Stainless steel is a conductive material, thus anodic oxidation permits electrochemical deposition of dopamine to form homogeneous coatings within a few seconds. The rate of anodic polydopamine formation is strongly dependent on pH. At pH 6.1, only minor deposition is observed during seven repetitive CV cycles; however, at pH 8, the electrode becomes covered rapidly with polydopamine. With increasing pH, also uncontrolled auto-oxidation gains relevance, which leads to increased losses of dopamine through auto-oxidation in solution.

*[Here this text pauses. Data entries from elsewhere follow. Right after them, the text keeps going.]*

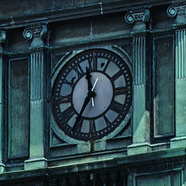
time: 11:34
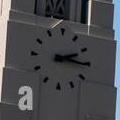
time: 2:15
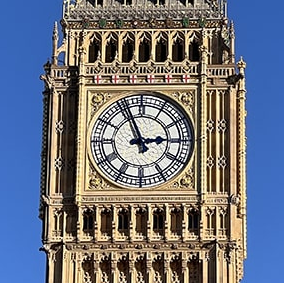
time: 2:56
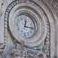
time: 12:16
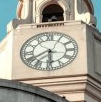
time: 5:40
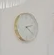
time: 2:21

At pH 6.5, rapid anodic deposition of polydopamine on the electrode surface could be obtained, while auto-oxidation of dopamine in solution still could be suppressed.

Galvanostatic conditions at a current density of 7–13 μA/mm2 permit controlled deposition of polydopamine on 1.4462 stainless steel. A threshold value for an anode potential of +1100 mV permits controlled galvanostatic deposition without significant side reactions due to water electrolysis or steel corrosion. The formation of a polydopamine layer can be recognized in development of an electrically insulating colored coating and in a reduction of the water contact angle.
Compared to the dip coating with spontaneous oxidation and polydopamine formation, the process of electrochemical deposition allows use of a lower solution pH and thus prevents uncontrolled auto-oxidation of dopamine and retards the formation of polydopamine aggregates in solution. As a result, a more efficient use of the expensive substance dopamine is possible, which opens technical routes for large-scale applications of polydopamine coating for medical devices, antifouling coating, and corrosion prevention.